A growing coalition of heavy users is voicing concerns about the widening gap between open source and proprietary AI models. New benchmarks indicate this divide has expanded to 12-18 months since late 2025, raising questions about the competitive viability of open source alternatives.

Recent interactions across various forums reveal a blend of feelings among users. The mood swings from frustration to pragmatic acceptance as insights pour in about the performance of different models.
Some commenters point out that although open models have improved, they remain "lazy," unable to match the effectiveness of more advanced proprietary systems in real-world scenarios. One user stated, "Even at that gap, they can perform extremely well" when paired with models like GPT-5 or Opus.
Users have noted that benchmarks like DeepSWE do not represent the needs of many, emphasizing that "for 90% of the work that people do, even something like DeepSeek v4 Pro is often plenty." It suggests that the expense of frontier models isn't justifiable for routine tasks.
Users are leaning into a mixed approach, combining open and proprietary systems to streamline tasks and save costs. One commenter highlighted, "The state of the overall market strongly incentivizes mixing vendors/models for different tasks."

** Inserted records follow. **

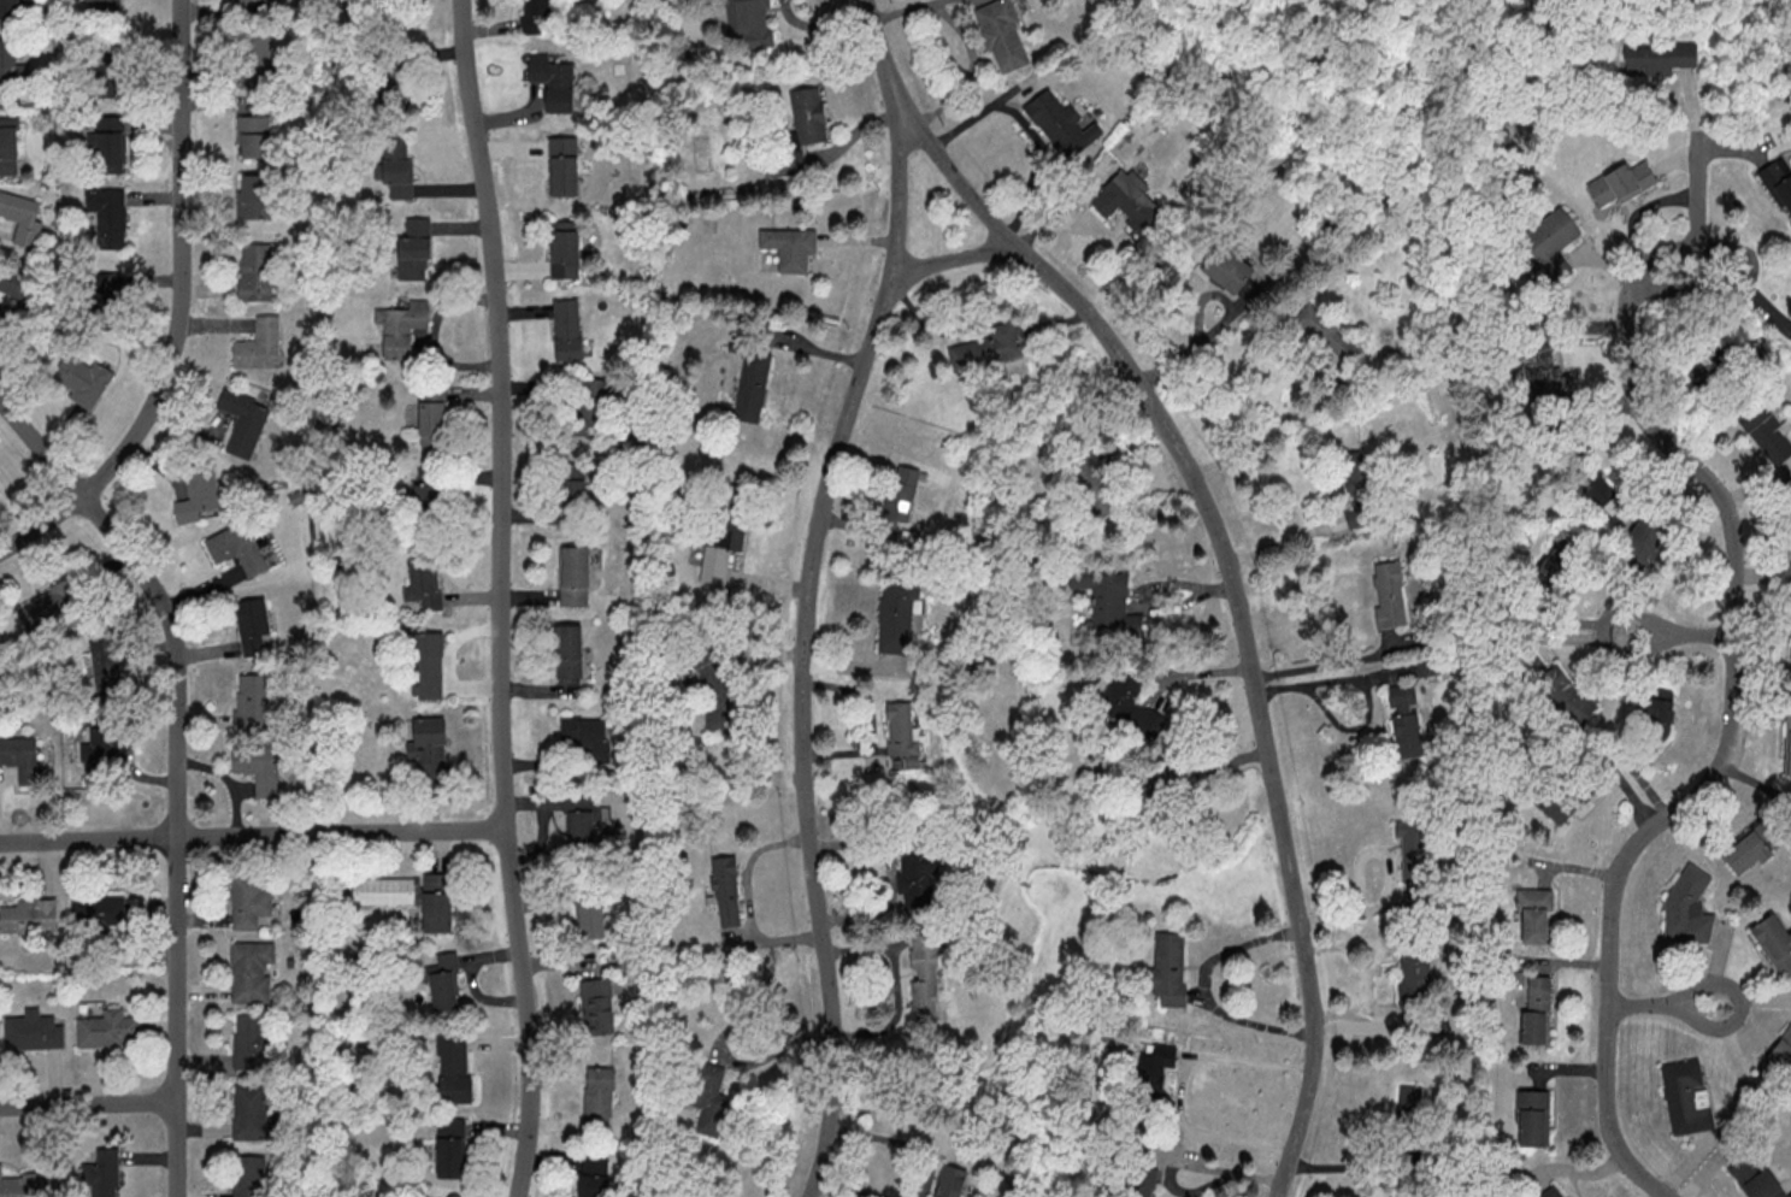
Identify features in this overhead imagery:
building: (255, 0)
building: (106, 8)
building: (9, 9)
building: (385, 9)
building: (536, 15)
building: (750, 24)
road: (969, 37)
building: (1004, 37)
building: (257, 52)
building: (1658, 58)
park: (1755, 61)
building: (8, 62)
building: (109, 76)
building: (553, 81)
building: (392, 85)
building: (1061, 124)
road: (1027, 129)
building: (800, 131)
building: (255, 136)
building: (110, 144)
building: (8, 145)
building: (564, 166)
building: (398, 170)
building: (1622, 184)
building: (1779, 184)
building: (257, 195)
road: (1695, 199)
building: (1129, 200)
building: (109, 215)
building: (23, 216)
building: (1551, 235)
building: (790, 247)
building: (415, 249)
building: (566, 249)
road: (954, 259)
building: (1228, 270)
building: (256, 271)
building: (16, 286)
building: (113, 294)
road: (179, 314)
building: (568, 329)
building: (402, 330)
building: (1326, 330)
building: (260, 345)
building: (989, 348)
building: (1542, 372)
building: (79, 381)
building: (753, 384)
building: (586, 406)
building: (432, 416)
building: (244, 421)
building: (1764, 429)
road: (1273, 432)
building: (1592, 483)
building: (573, 487)
building: (1095, 488)
building: (429, 489)
building: (1359, 489)
building: (199, 494)
building: (901, 500)
building: (1790, 519)
building: (1644, 541)
building: (722, 547)
building: (238, 548)
road: (1223, 548)
building: (576, 575)
building: (425, 583)
building: (1390, 595)
road: (502, 598)
building: (1109, 601)
building: (45, 609)
building: (896, 615)
building: (254, 626)
road: (1677, 635)
road: (807, 638)
building: (570, 650)
building: (106, 663)
road: (1325, 664)
building: (428, 665)
building: (710, 669)
building: (1559, 691)
road: (1734, 694)
building: (252, 701)
building: (1129, 703)
building: (1406, 721)
building: (1657, 721)
building: (900, 730)
building: (587, 736)
building: (110, 742)
building: (1788, 743)
building: (429, 744)
building: (20, 756)
building: (257, 766)
road: (180, 768)
building: (1570, 795)
building: (582, 820)
road: (254, 835)
building: (1414, 850)
building: (1751, 850)
building: (917, 874)
road: (1390, 878)
building: (384, 890)
building: (726, 892)
building: (250, 901)
building: (438, 902)
road: (749, 902)
building: (1689, 907)
building: (99, 913)
building: (29, 916)
building: (1535, 916)
building: (592, 919)
building: (1775, 942)
building: (1168, 969)
building: (252, 973)
building: (1415, 974)
building: (925, 978)
building: (444, 981)
road: (1662, 1003)
building: (598, 1006)
building: (1537, 1009)
building: (109, 1030)
building: (34, 1033)
building: (251, 1040)
building: (454, 1068)
building: (1153, 1071)
road: (1183, 1084)
building: (712, 1095)
building: (600, 1096)
building: (1687, 1096)
road: (89, 1105)
building: (250, 1111)
building: (1533, 1118)
road: (902, 1142)
building: (451, 1147)
building: (102, 1173)
building: (251, 1176)
building: (594, 1177)
building: (1756, 1177)
building: (951, 1181)
building: (1144, 1181)
building: (22, 1185)
road: (849, 1187)
building: (1556, 1191)

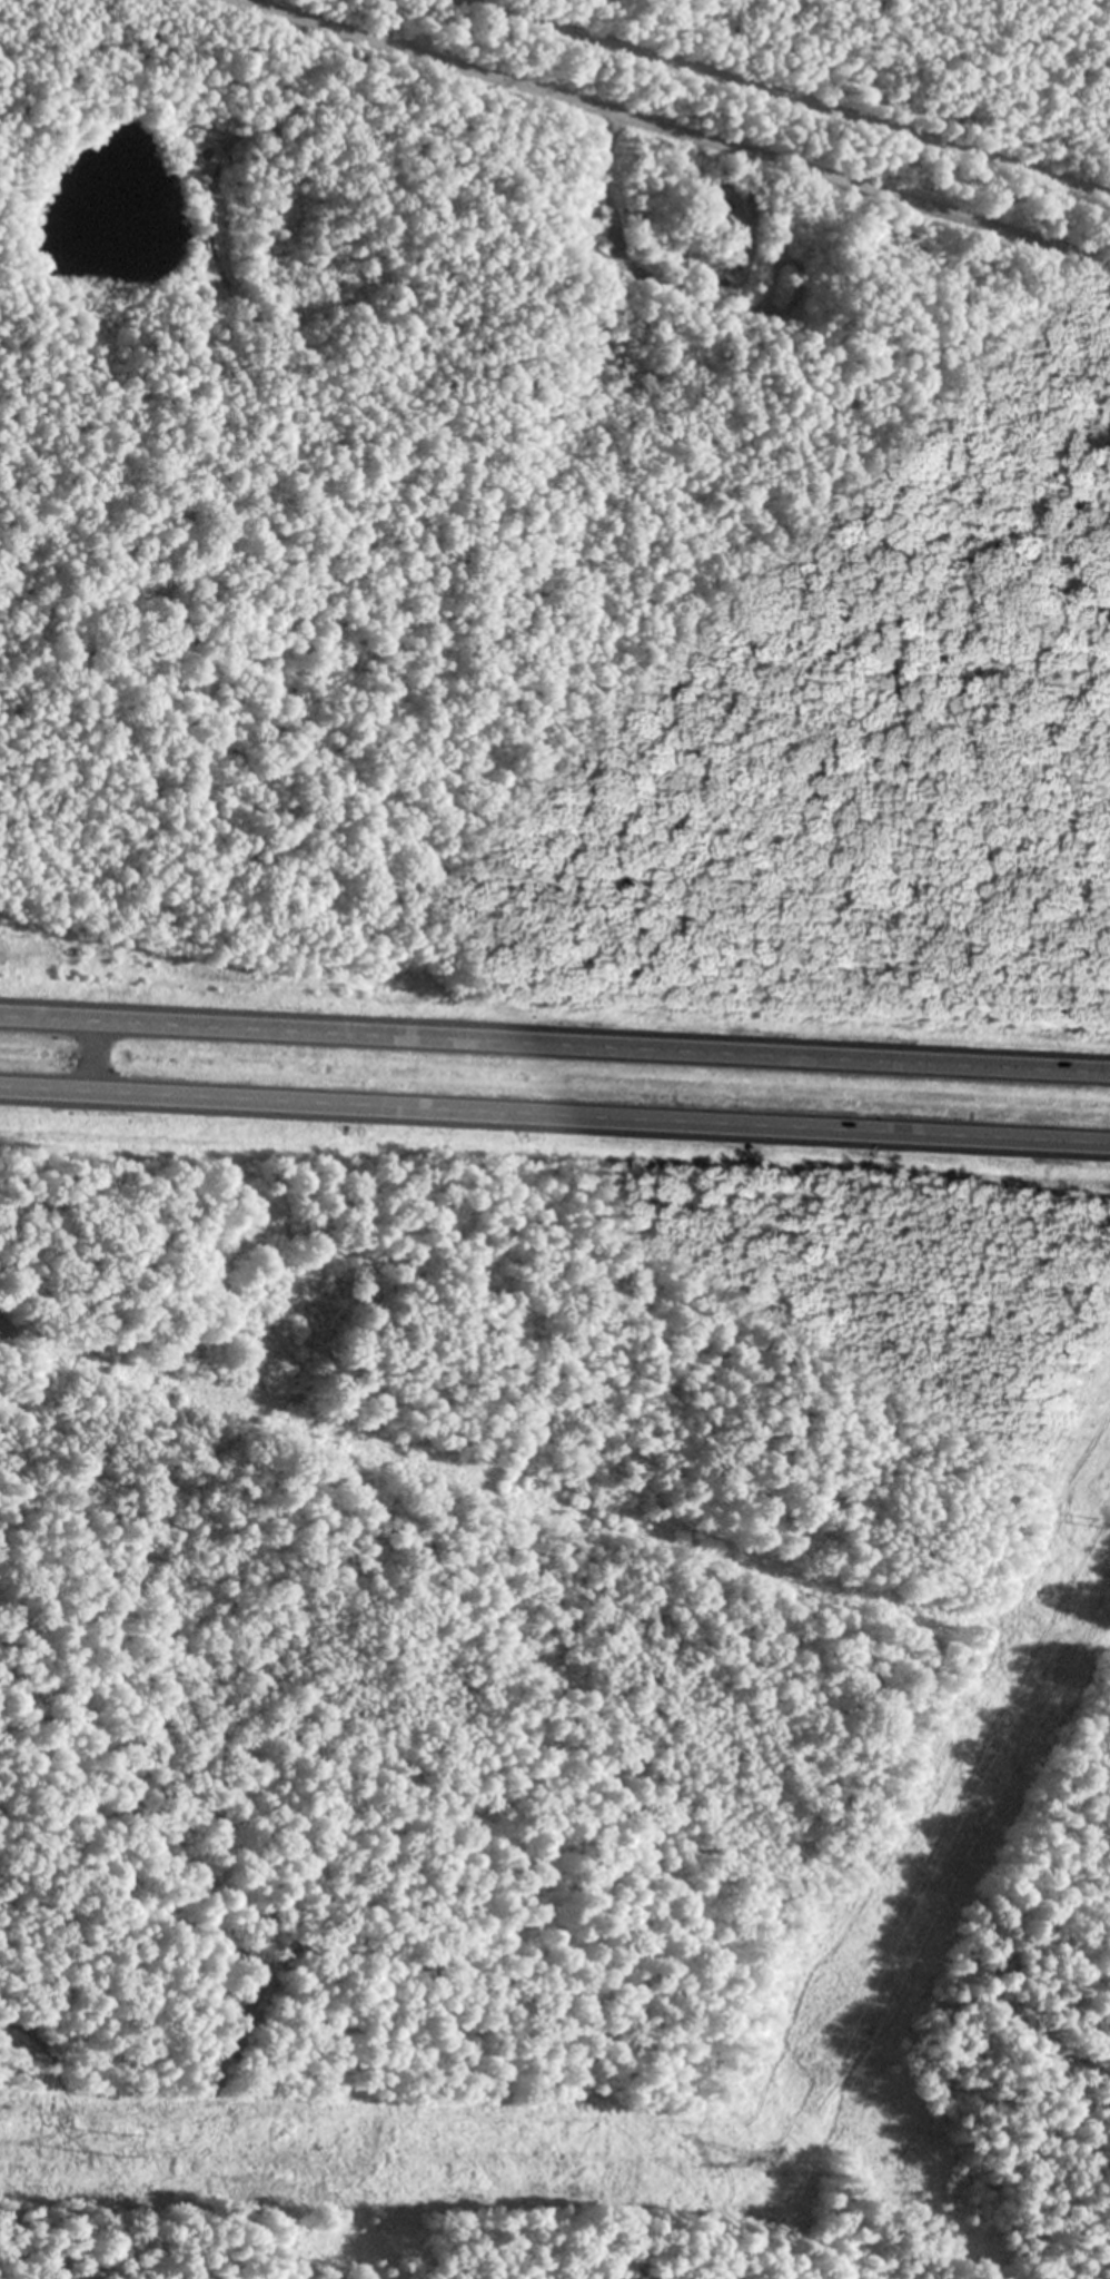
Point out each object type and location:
road: (779, 99)
road: (673, 130)
park: (397, 527)
road: (555, 1042)
road: (90, 1054)
road: (554, 1115)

Heavy users also recognize the changing dynamics with increasing capabilities from models previously considered inadequate, like those from Chinese developers.
The situation is complicated as customers grapple with rising costs of proprietary models. "Itโs getting to the point where even enterprises find it too expensive," remarked a concerned participant. This illustrates a growing pushback against escalating fees for advanced models, hindering widespread adoption.
Not all is bleak; certain users experience success with open models in specific tasks. They emphasize:
Practical effectiveness often outweighs theoretical performance (
Many express satisfaction with cost-effective alternatives despite the perceived performance lag.
"Even something like DeepSeek v4 at 1/100 the price is pretty good for 90% of the work," a user noted, pointing out that users often don't leverage the full capacity of premium tools.
โฝ The gap between proprietary and open models now rests at 12-18 months, escalating concerns.
๐ฏ Users are shifting toward a mixed model approach for better cost efficiency, favoring cheaper open models for most tasks.
๐ฐ "Closed frontier models are crazy expensive,โ illustrates a deepening dissatisfaction with high costs in the market.
As competition heats up, the future remains uncertain. Can open source models adapt quickly enough to meet user needs, or will affordability trump performance in the evolving landscape of AI?